• [Input records]

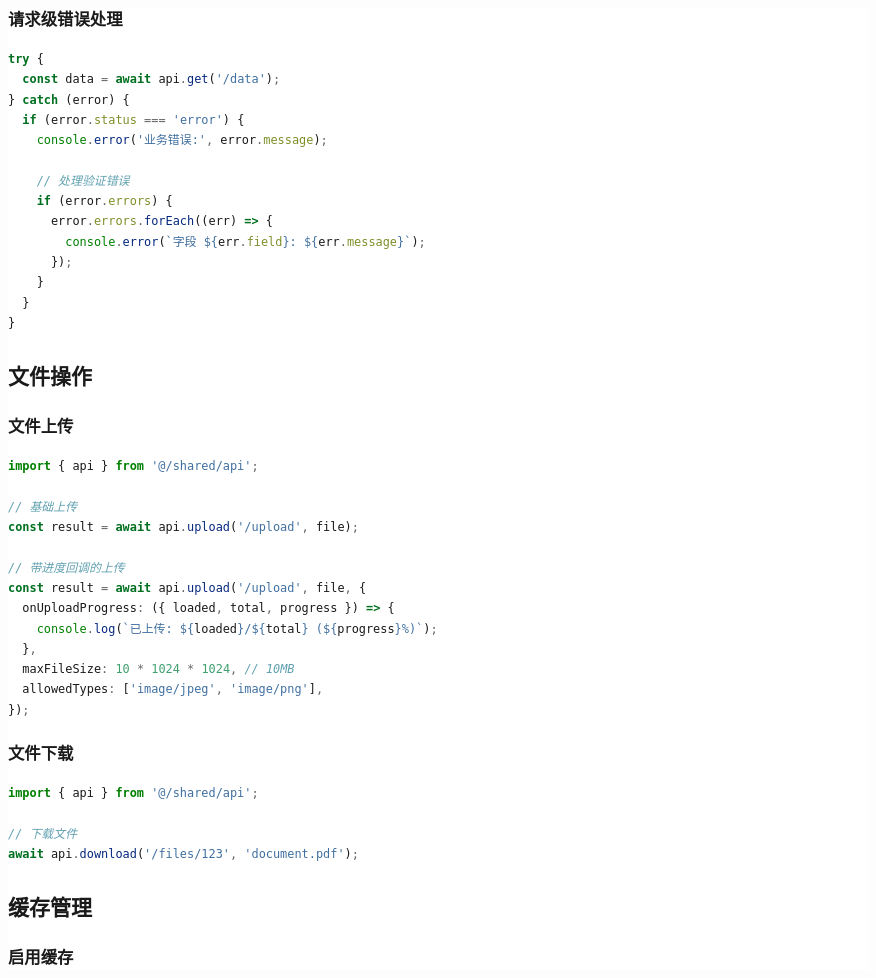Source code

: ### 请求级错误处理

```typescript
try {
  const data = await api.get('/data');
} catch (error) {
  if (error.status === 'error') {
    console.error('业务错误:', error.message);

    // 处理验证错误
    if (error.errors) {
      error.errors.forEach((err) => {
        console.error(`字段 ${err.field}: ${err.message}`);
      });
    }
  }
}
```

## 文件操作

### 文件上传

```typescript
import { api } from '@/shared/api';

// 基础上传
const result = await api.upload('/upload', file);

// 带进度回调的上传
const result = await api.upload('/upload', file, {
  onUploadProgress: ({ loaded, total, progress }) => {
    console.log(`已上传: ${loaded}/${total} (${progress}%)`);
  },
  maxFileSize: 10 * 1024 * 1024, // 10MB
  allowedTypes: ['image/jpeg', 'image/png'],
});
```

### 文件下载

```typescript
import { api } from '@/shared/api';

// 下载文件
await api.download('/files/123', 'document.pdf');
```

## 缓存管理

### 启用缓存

• [Work to be completed]
Images are to be omitted; everything else in the records is to be transcribed exactly.

• [Exercise response]
Source code

: ### 请求级错误处理

```typescript
try {
  const data = await api.get('/data');
} catch (error) {
  if (error.status === 'error') {
    console.error('业务错误:', error.message);

    // 处理验证错误
    if (error.errors) {
      error.errors.forEach((err) => {
        console.error(`字段 ${err.field}: ${err.message}`);
      });
    }
  }
}
```

## 文件操作

### 文件上传

```typescript
import { api } from '@/shared/api';

// 基础上传
const result = await api.upload('/upload', file);

// 带进度回调的上传
const result = await api.upload('/upload', file, {
  onUploadProgress: ({ loaded, total, progress }) => {
    console.log(`已上传: ${loaded}/${total} (${progress}%)`);
  },
  maxFileSize: 10 * 1024 * 1024, // 10MB
  allowedTypes: ['image/jpeg', 'image/png'],
});
```

### 文件下载

```typescript
import { api } from '@/shared/api';

// 下载文件
await api.download('/files/123', 'document.pdf');
```

## 缓存管理

### 启用缓存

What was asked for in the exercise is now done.